• **Exercise requirements**
Copy the items below word for word, starting at the line that contains "The value of Gun" and ending with the last line of the items. Leave the pictures out of your copy.

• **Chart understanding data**
——————

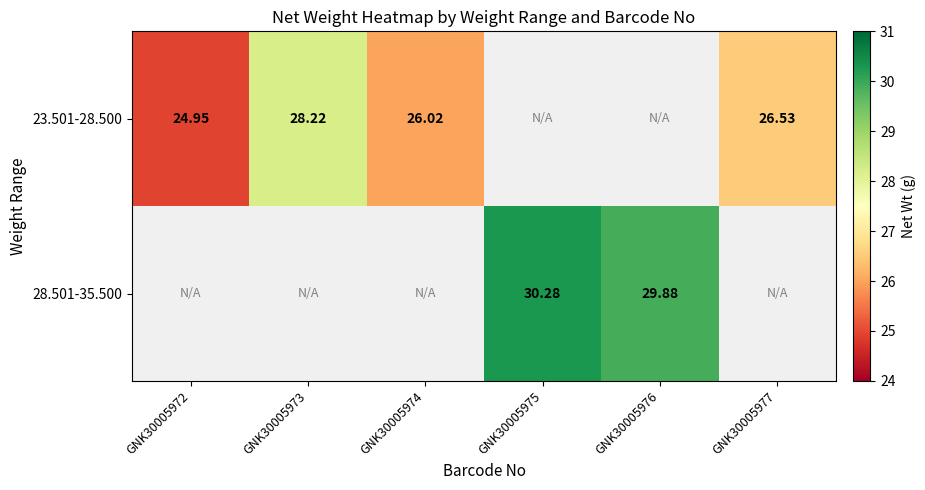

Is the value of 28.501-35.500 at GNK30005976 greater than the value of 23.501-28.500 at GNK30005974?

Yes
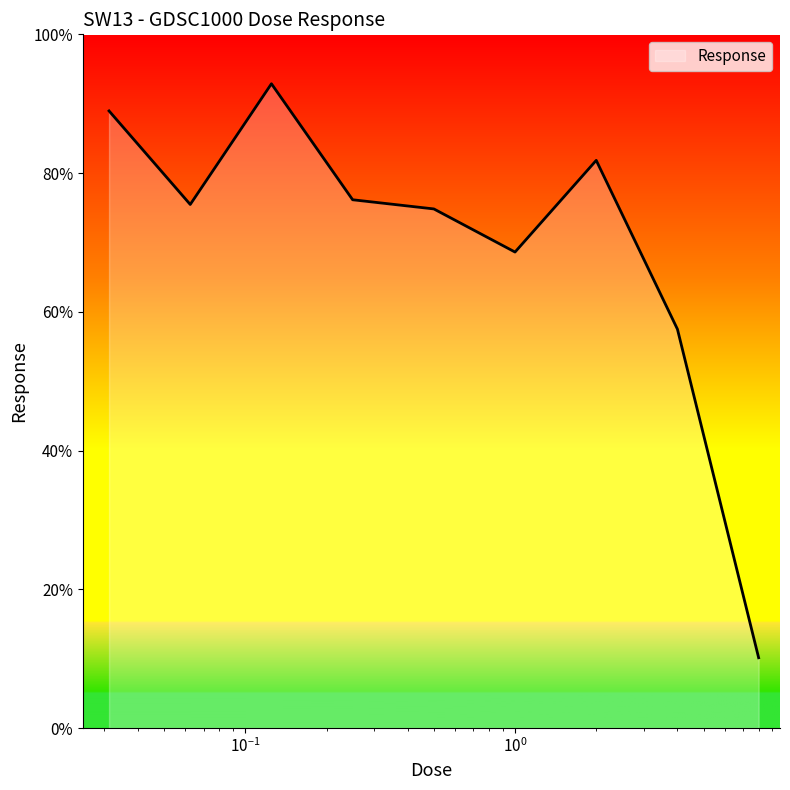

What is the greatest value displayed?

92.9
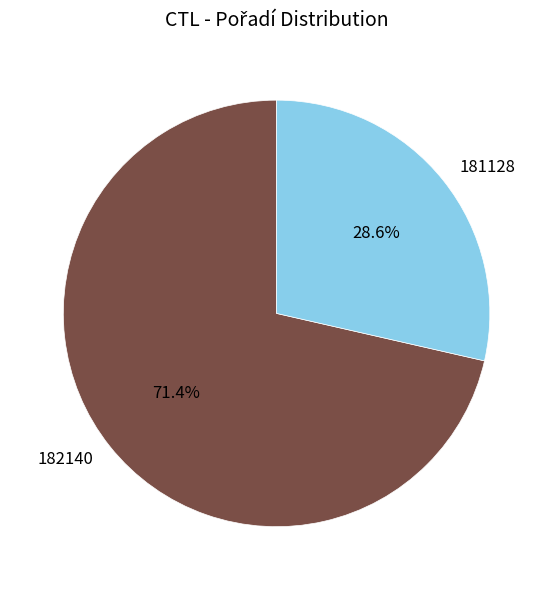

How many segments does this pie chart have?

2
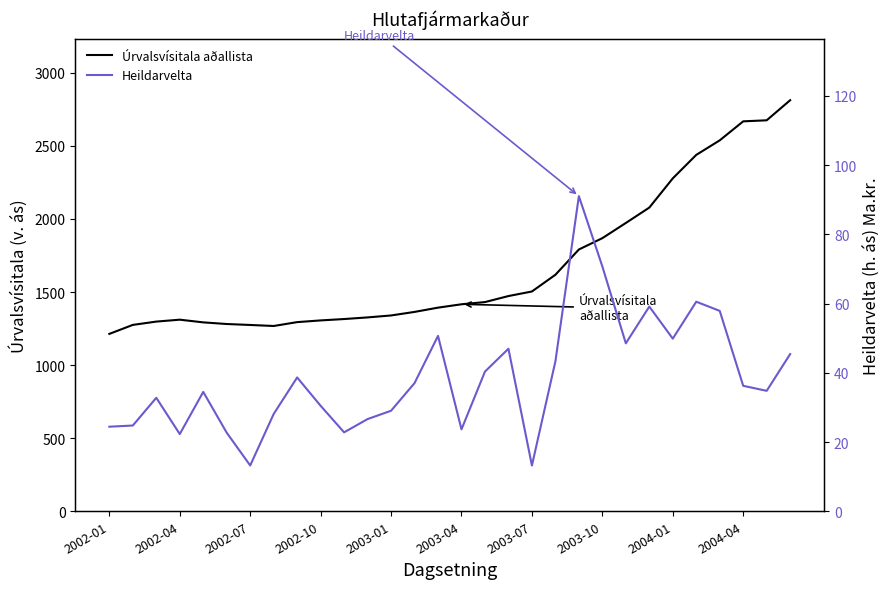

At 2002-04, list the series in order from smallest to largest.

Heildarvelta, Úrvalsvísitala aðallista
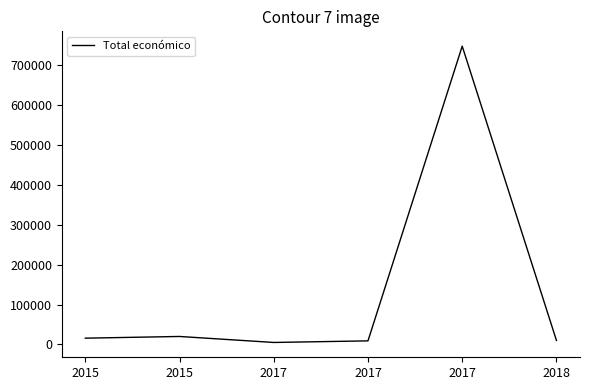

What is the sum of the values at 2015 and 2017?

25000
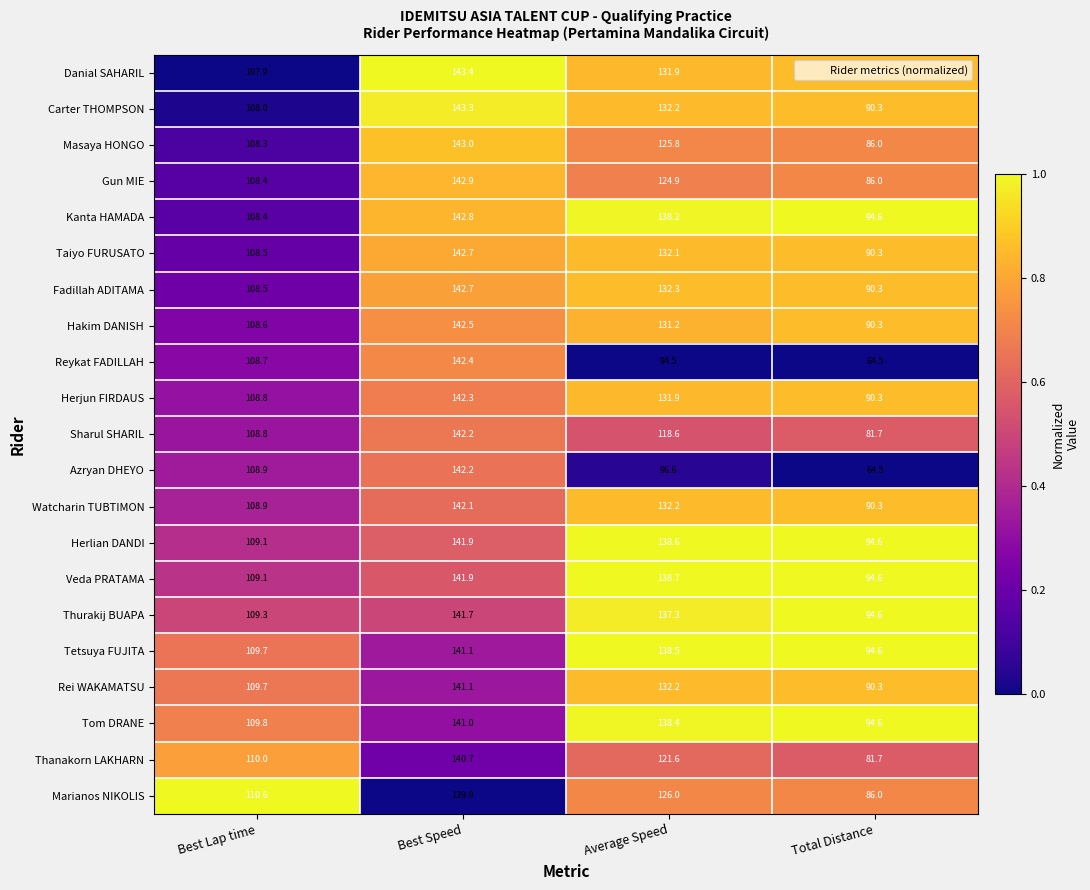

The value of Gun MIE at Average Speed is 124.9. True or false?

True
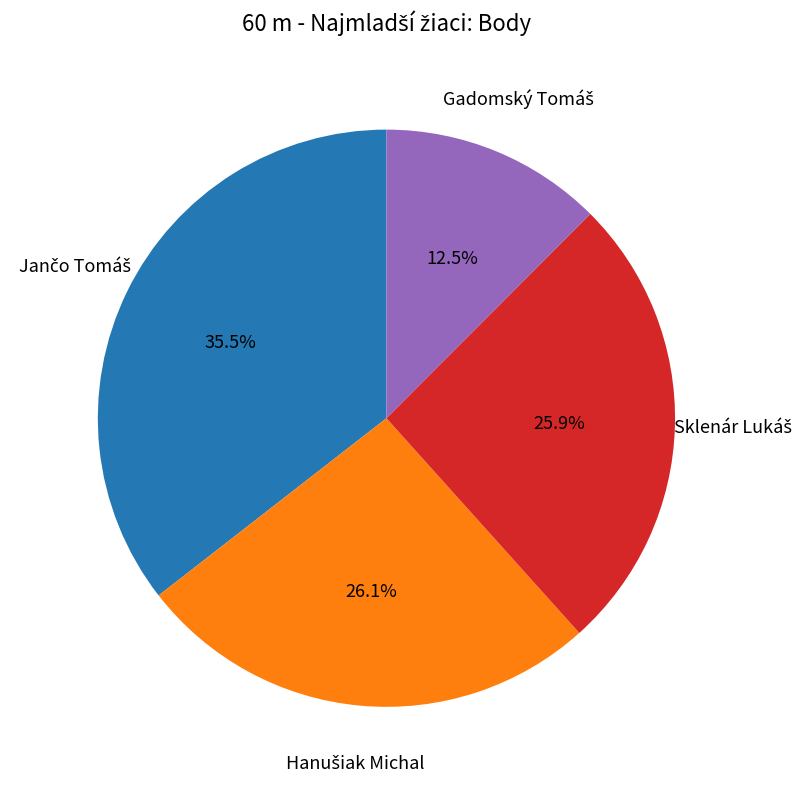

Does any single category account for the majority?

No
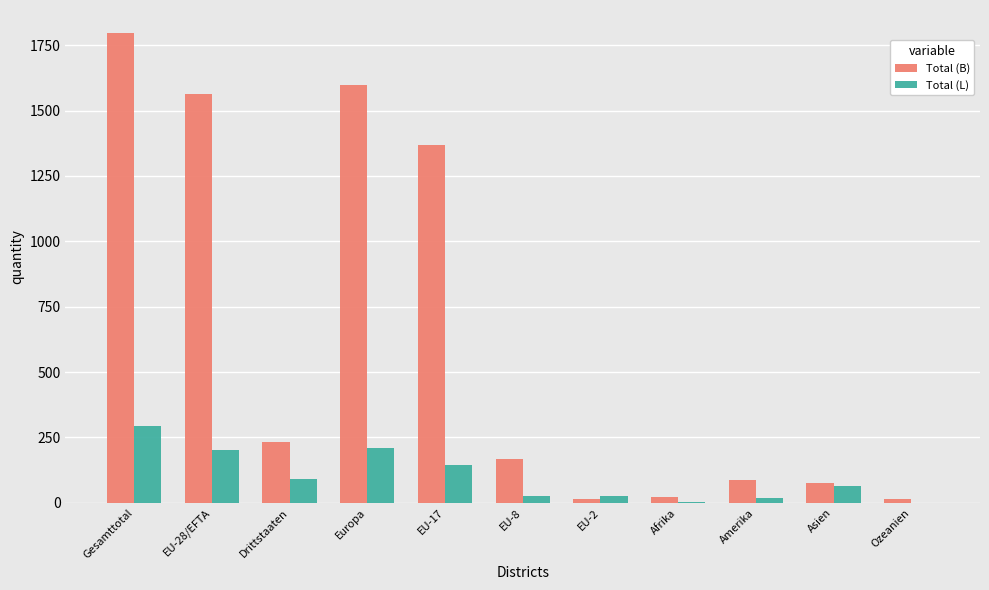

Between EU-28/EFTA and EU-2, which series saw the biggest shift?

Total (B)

——————

• **Response**
The value of Gun MIE at Average Speed is 124.9. True or false?

True

Does any single category account for the majority?

No

Between EU-28/EFTA and EU-2, which series saw the biggest shift?

Total (B)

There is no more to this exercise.